Im weiteren erläuterte er auch, was seiner Meinung nach den starken Innovationsgeist der Schweiz ausmacht: Offenheit, Freiheit, der Willen, Probleme zu lösen, Toleranz, Grosszügigkeit, Zuverlässigkeit und Humor sowie Selbstkritik. Ziel der Politik müsse es sein, günstige Rahmenbedingungen für Innovationen zu schaffen. «Es braucht keine Masterprogramme dafür. Staatlich verordnete Innovation funktioniert nicht», so Noser. Stattdessen sollte sich der Bund darauf beschränken, Gelder und Raum zur Förderung von Innovation richtig zu verteilen und bereitzustellen.
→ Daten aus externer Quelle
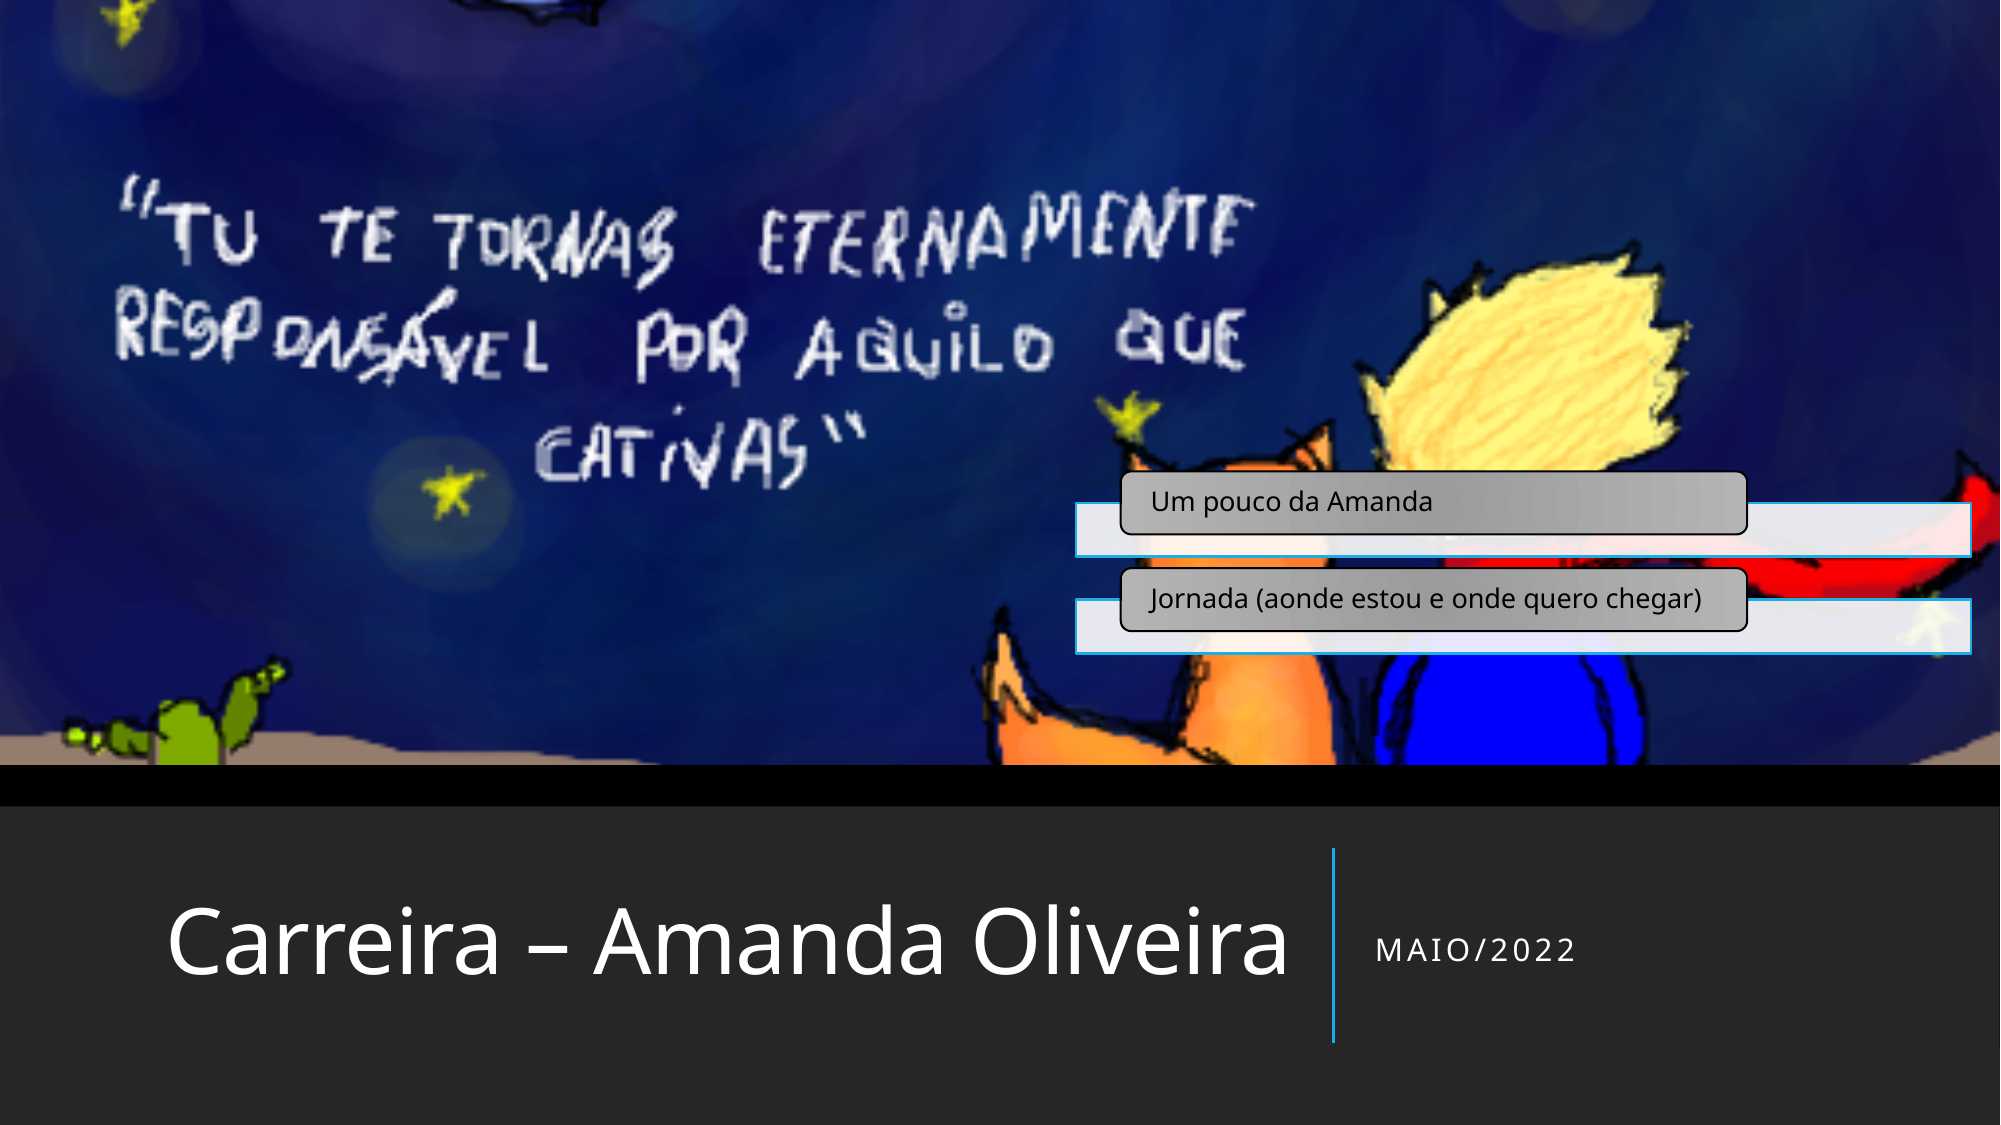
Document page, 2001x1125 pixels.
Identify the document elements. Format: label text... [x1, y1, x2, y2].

title Carreira – Amanda Oliveira [135, 840, 1307, 1050]
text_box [1075, 317, 1972, 808]
subtitle Maio/2022 [1359, 840, 1865, 1050]
picture [0, 0, 2000, 766]
text_box [0, 805, 2000, 1125]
Bei der anschliessenden Podiumsdiskussion gestand Mock Noser, dass er mit Politikern immer Mühe gehabt habe, und dagegen sei, wenn sich die Politik in die Innovationsprozesse einmische. Im Verlauf des Gesprächs stellte sich allerdings heraus, dass beide als Unternehmer sehr weit gekommen waren, obwohl sie in der Schule schlechte Noten erhalten hatten. Es kam schliesslich zu einem Handschlag der beiden «Schulversager», als welchen sich Noser selbst bezeichnete.

Im Anschluss an das Podium stiessen Schlieremer Wirtschaftsvertreter und Politiker beim Apéro miteinander an. Von Berührungsängsten zwischen Politik und Wirtschaft war dabei nichts mehr zu spüren.